Da Assessoria de Comunicação do Sinprosm / Com acréscimo do Editor (*)
Desde esta quarta-feira, 5 de novembro, as professoras e professores da rede municipal de ensino de Santa Maria estão oficialmente em greve por tempo indeterminado, decisão aprovada em assembleia geral da categoria e comunicada à Prefeitura ainda no mês de outubro. A paralisação é uma resposta direta à tentativa do governo Rodrigo Decimo e Lúcia Madruga de impor uma Reforma da Previdência que ameaça direitos históricos dos servidores municipais, especialmente dos aposentados e das mulheres.
O projeto de reforma foi protocolado nesta semana na Câmara de Vereadores após meses de silêncio e falta de diálogo por parte do Executivo. Para o Sindicato dos Professores Municipais de Santa Maria (Sinprosm), a proposta elaborada pela Prefeitura e pelo IGAM é injusta, tecnicamente frágil e financeiramente ineficaz, penalizando quem sustenta o serviço público da cidade.
Entre as mudanças previstas, estão o aumento do tempo de contribuição, elevação das alíquotas de desconto previdenciário e redução de garantias conquistadas ao longo de décadas. “Essa reforma empurra o peso da má gestão e da terceirização sobre os ombros de quem dedicou a vida à educação pública. O déficit do IPASSP não é culpa dos servidores, mas de escolhas políticas equivocadas”, afirma a coordenação do sindicato.
Nos últimos meses, o Sinprosm e outras entidades que compõem o Comando de Lutas Unificado – formado também pelo Sindicato dos Municipários, Sindicato dos Fiscais do Município, Movimento Municipários em Luta, Sedufsm, 2º Núcleo do Cpers e outras organizações – realizaram atos, paralisações e audiências públicas, denunciando os impactos da reforma e exigindo transparência nos estudos apresentados pelo Executivo.

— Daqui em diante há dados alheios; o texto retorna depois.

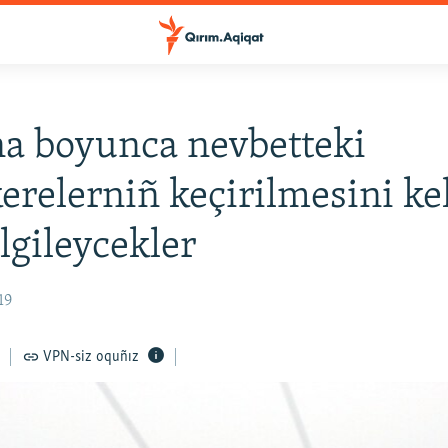
a boyunca nevbetteki
relerniñ keçirilmesini ke
elgileycekler
19
VPN-siz oquñız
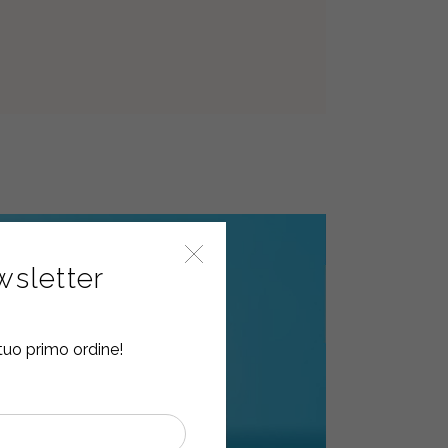
ewsletter
tuo primo ordine!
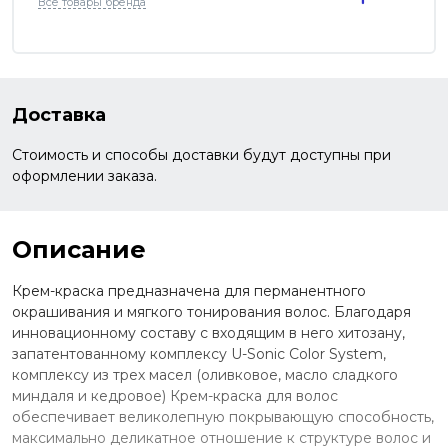
Все товары бренда
Доставка
Стоимость и способы доставки будут доступны при
оформлении заказа.
Описание
Крем-краска предназначена для перманентного
окрашивания и мягкого тонирования волос. Благодаря
инновационному составу с входящим в него хитозану,
запатентованному комплексу U-Sonic Color System,
комплексу из трех масел (оливковое, масло сладкого
миндаля и кедровое) Крем-краска для волос
обеспечивает великолепную покрывающую способность,
максимально деликатное отношение к структуре волос и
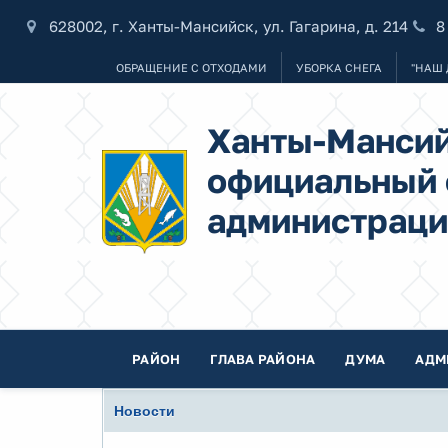
628002, г. Ханты-Мансийск, ул. Гагарина, д. 214
8
ОБРАЩЕНИЕ С ОТХОДАМИ
УБОРКА СНЕГА
"НАШ 
Ханты-Мансий
официальный 
администраци
РАЙОН
ГЛАВА РАЙОНА
ДУМА
АДМ
Новости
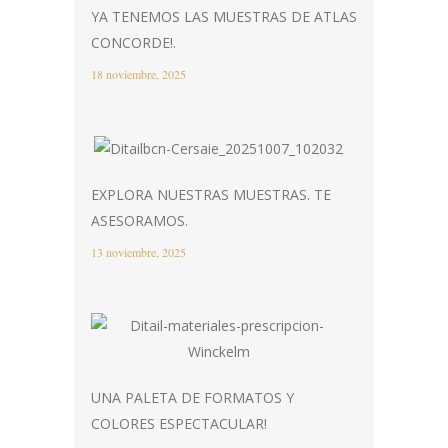
YA TENEMOS LAS MUESTRAS DE ATLAS
CONCORDE!.
18 noviembre, 2025
EXPLORA NUESTRAS MUESTRAS. TE
ASESORAMOS.
13 noviembre, 2025
UNA PALETA DE FORMATOS Y
COLORES ESPECTACULAR!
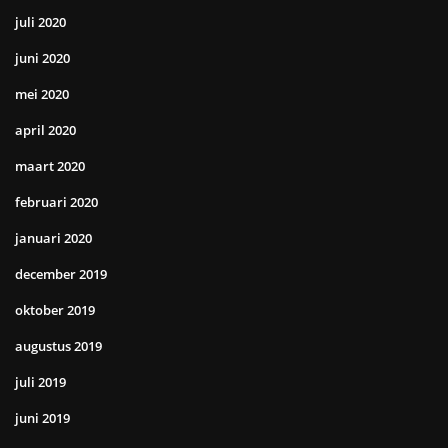
juli 2020
juni 2020
mei 2020
april 2020
maart 2020
februari 2020
januari 2020
december 2019
oktober 2019
augustus 2019
juli 2019
juni 2019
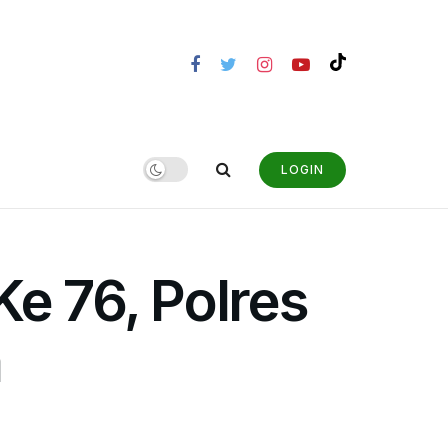
LOGIN
Ke 76, Polres
a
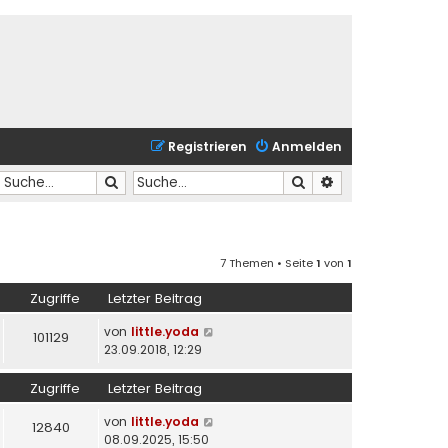
Registrieren
Anmelden
Suche
Suche
Erweiterte Suche
7 Themen • Seite
1
von
1
Zugriffe
Letzter Beitrag
von
little.yoda
101129
23.09.2018, 12:29
Zugriffe
Letzter Beitrag
von
little.yoda
12840
08.09.2025, 15:50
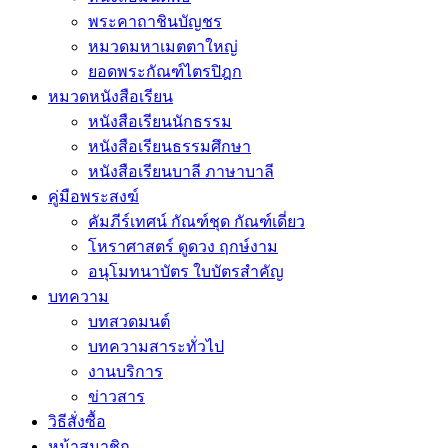
พระคาถาชินบัญชร
หมวดมหาเมตตาใหญ่
ยอดพระกัณฑ์ไตรปิฎก
หมวดหนังสือเรียน
หนังสือเรียนนักธรรม
หนังสือเรียนธรรมศึกษา
หนังสือเรียนบาลี ภาษาบาลี
คู่มือพระสงฆ์
คัมภีร์เทศน์ กัณฑ์ชุด กัณฑ์เดี่ยว
โหราศาสตร์ ดูดวง ฤกษ์งาม
อนุโมทนาบัตร ใบบัตรสำคัญ
บทความ
บทสวดมนต์
บทความสาระทั่วไป
งานบริการ
ข่าวสาร
วิธีสั่งซื้อ
หน้าสมาชิก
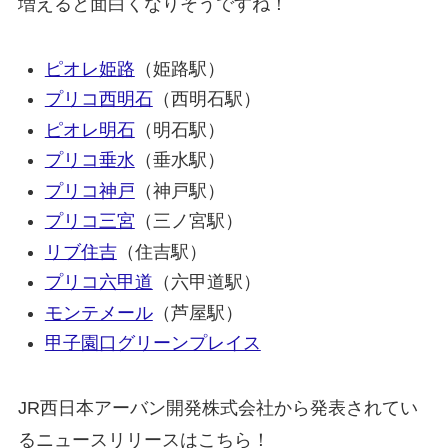
増えると面白くなりそうですね！
ピオレ姫路
（姫路駅）
プリコ西明石
（西明石駅）
ピオレ明石
（明石駅）
プリコ垂水
（垂水駅）
プリコ神戸
（神戸駅）
プリコ三宮
（三ノ宮駅）
リブ住吉
（住吉駅）
プリコ六甲道
（六甲道駅）
モンテメール
（芦屋駅）
甲子園口グリーンプレイス
JR西日本アーバン開発株式会社から発表されてい
るニュースリリースはこちら！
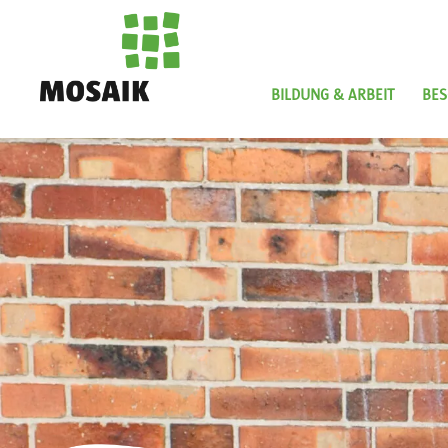
Direkt
zum
Inhalt
BILDUNG & ARBEIT
BES
Startseite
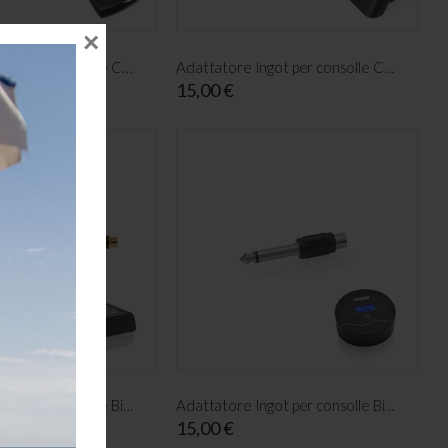
×
Adattatore Ingot per consolle Cheyenne PU I & PU II
Adattatore Ingot per consolle Cheyenne PU IV
15,00 €
Adattatore Ingot per consolle Biotek Stilus EVO
Adattatore Ingot per consolle Biotek Pratika
15,00 €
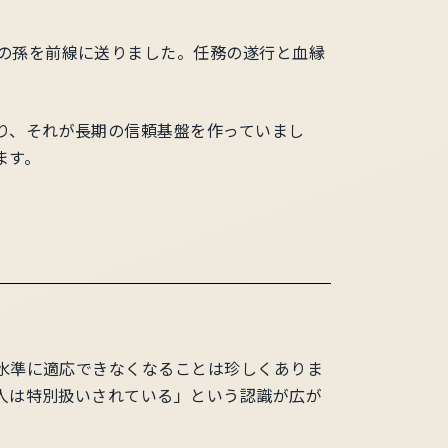
の孫を前線に送りました。任務の遂行と血縁
り、それが長期の信頼基盤を作っていまし
ます。
水準に適応できなくなることは珍しくありま
人は特別扱いされている」という認識が広が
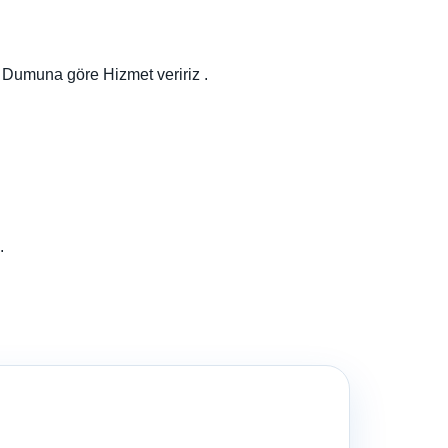
, Dumuna göre Hizmet veririz .
.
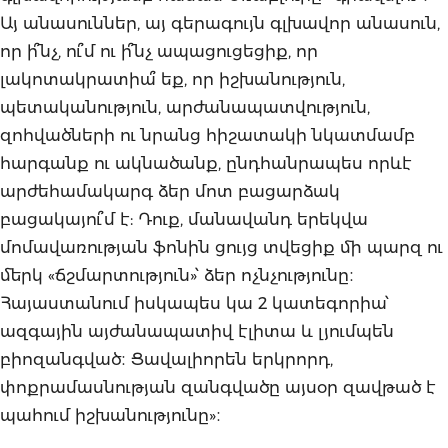
Այ անասուններ, այ գերագույն գլխավոր անասուն,
որ ի՞նչ, ու՞մ ու ի՞նչ ապացուցեցիք, որ
լակոտակրատիա՞ եք, որ իշխանություն,
պետականություն, արժանապատվություն,
զոհվածների ու նրանց հիշատակի նկատմամբ
հարգանք ու ակնածանք, ընդհանրապես որևէ
արժեհամակարգ ձեր մոտ բացարձակ
բացակայու՞մ է: Դուք, մանավանդ երեկվա
մոմավառության ֆոնին ցույց տվեցիք մի պարզ ու
մերկ «ճշմարտություն»՝ ձեր ոչնչությունը։
Հայաստանում իսկապես կա 2 կատեգորիա՝
ազգային այժանապատիվ էլիտա և լյումպեն
բիոզանգված։ Ցավալիորեն երկրորդ,
փոքրամասնության զանգվածը այսօր զավթած է
պահում իշխանությունը»։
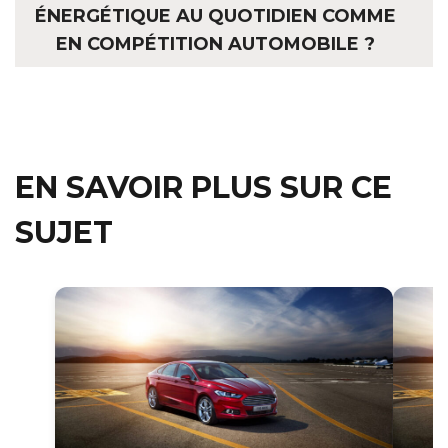
ÉNERGÉTIQUE AU QUOTIDIEN COMME
EN COMPÉTITION AUTOMOBILE ?
EN SAVOIR PLUS SUR CE
SUJET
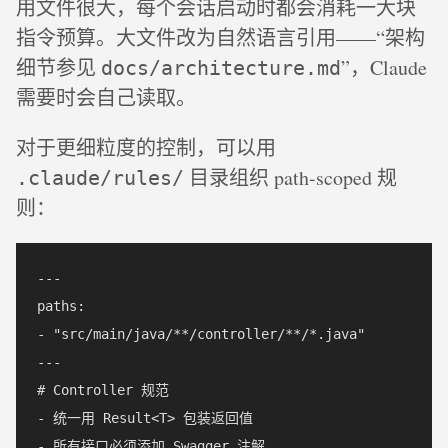
用文件很大，每个会话启动时都会消耗一大块
指令预算。大文件改为自然语言引用——“架构
细节参见
”，Claude
docs/architecture.md
需要时会自己读取。
对于更细粒度的控制，可以用
目录组织 path-scoped 规
.claude/rules/
则：
---

paths:  

- "src/main/java/**/controller/**/*.java"  

---

# Controller 规范  

- 统一用 Result<T> 包装返回值  
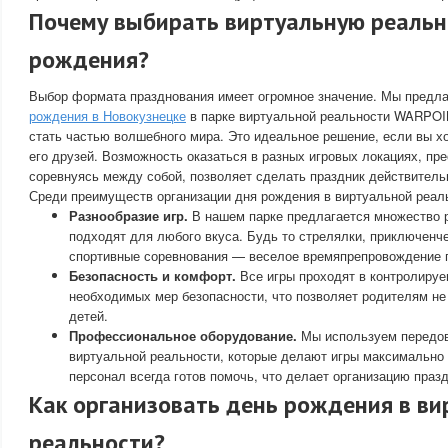
Почему выбирать виртуальную реальн
рождения?
Выбор формата празднования имеет огромное значение. Мы предл
рождения в Новокузнецке
в парке виртуальной реальности WARPOI
стать частью волшебного мира. Это идеальное решение, если вы х
его друзей. Возможность оказаться в разных игровых локациях, пр
соревнуясь между собой, позволяет сделать праздник действитель
Среди преимуществ организации дня рождения в виртуальной реал
Разнообразие игр.
В нашем парке предлагается множество р
подходят для любого вкуса. Будь то стрелялки, приключенч
спортивные соревнования — веселое времяпрепровождение г
Безопасность и комфорт.
Все игры проходят в контролиру
необходимых мер безопасности, что позволяет родителям не
детей.
Профессиональное оборудование.
Мы используем передов
виртуальной реальности, которые делают игры максимально
персонал всегда готов помочь, что делает организацию праз
Как организовать день рождения в ви
реальности?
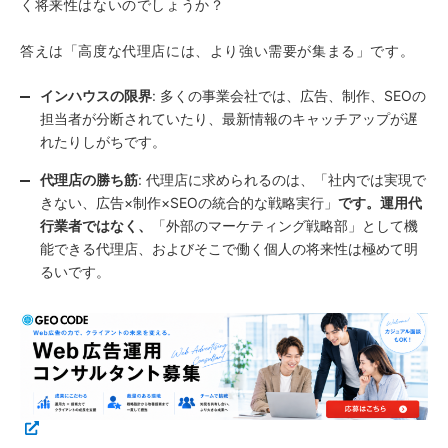
く将来性はないのでしょうか？
答えは「高度な代理店には、より強い需要が集まる」です。
インハウスの限界
: 多くの事業会社では、広告、制作、SEOの
担当者が分断されていたり、最新情報のキャッチアップが遅
れたりしがちです。
代理店の勝ち筋
: 代理店に求められるのは、「社内では実現で
きない、広告×制作×SEOの統合的な戦略実行」
です。運用代
行業者ではなく、
「外部のマーケティング戦略部」として機
能できる代理店、およびそこで働く個人の将来性は極めて明
るいです。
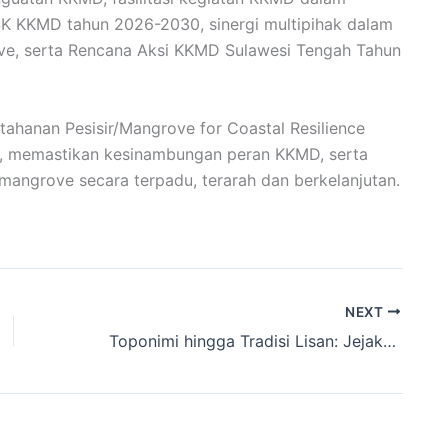
 SK KKMD tahun 2026-2030, sinergi multipihak dalam
ve, serta Rencana Aksi KKMD Sulawesi Tengah Tahun
ahanan Pesisir/Mangrove for Coastal Resilience
, memastikan kesinambungan peran KKMD, serta
mangrove secara terpadu, terarah dan berkelanjutan.
NEXT
Toponimi hingga Tradisi Lisan: Jejak Bencana dalam Ingatan Kolektif Sulawesi Tengah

Mesmo diante da mobilização e dos pedidos formais de esclarecimento, a Prefeitura não respondeu aos questionamentos técnicos encaminhados pelo sindicato sobre as finanças do município e os cálculos atuariais do IPASSP.
O início da greve, segundo o Sinprosm, representa um grito coletivo por respeito, diálogo e valorização. “Não se trata apenas de uma pauta previdenciária. É sobre a dignidade da categoria, o futuro da educação e o direito de cada trabalhadora e trabalhador se aposentar com justiça. Estamos lutando não apenas por nós, mas por toda a comunidade que depende de um serviço público forte e valorizado”, destaca a direção da entidade.
O sindicato também denuncia que a Secretaria Municipal de Educação tem tentado pressionar as direções escolares a informarem o número de grevistas, o que configura uma prática de coerção e afronta ao direito constitucional de greve. “Esse tipo de monitoramento não cabe ao Executivo. É uma tentativa de desmobilizar o movimento, e não será aceita”, reforça o Sinprosm.
A greve segue por tempo indeterminado, e o sindicato manterá uma banca permanente de mobilização no centro da cidade, com panfletagens, materiais informativos e atividades diárias de diálogo com a comunidade.
(*) Acréscimo do Editor.
No início da noite desta quarta-feira, a secretaria municipal de Educação, cuja titular é Gisele Bauer Mahmud, divulgou o material que você confere a seguir:
‘NOTA À IMPRENSA
A Secretaria de Educação (SMEd) de Santa Maria respeita o movimento dos professores e acompanha os desdobramentos conforme o andamento da greve, como fez nas demais paralisações da categoria.
Até as 19h desta quarta-feira (5), a SMEd coletou informações de 55 escolas das 86 escolas da Rede Municipal de Ensino (RME). Destas 55, cinco estão totalmente paralisadas e 17 estão parcialmente em greve – quando apenas alguns servidores aderem à paralisação, mas a escola permanece com atendimentos aos alunos.
A SMEd destaca que a busca de informações sobre a adesão à greve total ou parcial por parte das escolas da RME é de caráter administrativo, pois serviços, como transporte escolar, precisam ser organizados. O levantamento da pasta é essencial para a organização enquanto mantenedora das instituições de ensino da Rede Municipal.
A partir de levantamento feito após cada paralisação, a SMEd elabora o cronograma de recuperação das atividades letivas, tendo a garantia do cumprimento dos 200 dias letivos e das 800 horas-aula nas escolas da Rede Municipal de Ensino.”





é inadmissível que sempre, problemas financeiros do município sempre recaiam encima dos professores . o professor no Brasil é desvalorizado, desrespeitado, tratado como escória, lixo , é isso é muito triste, e o pior que não vejo luz no fim do túnel
Greve não resolve problema financeiro. Principalmente quando o deficit é bilionario.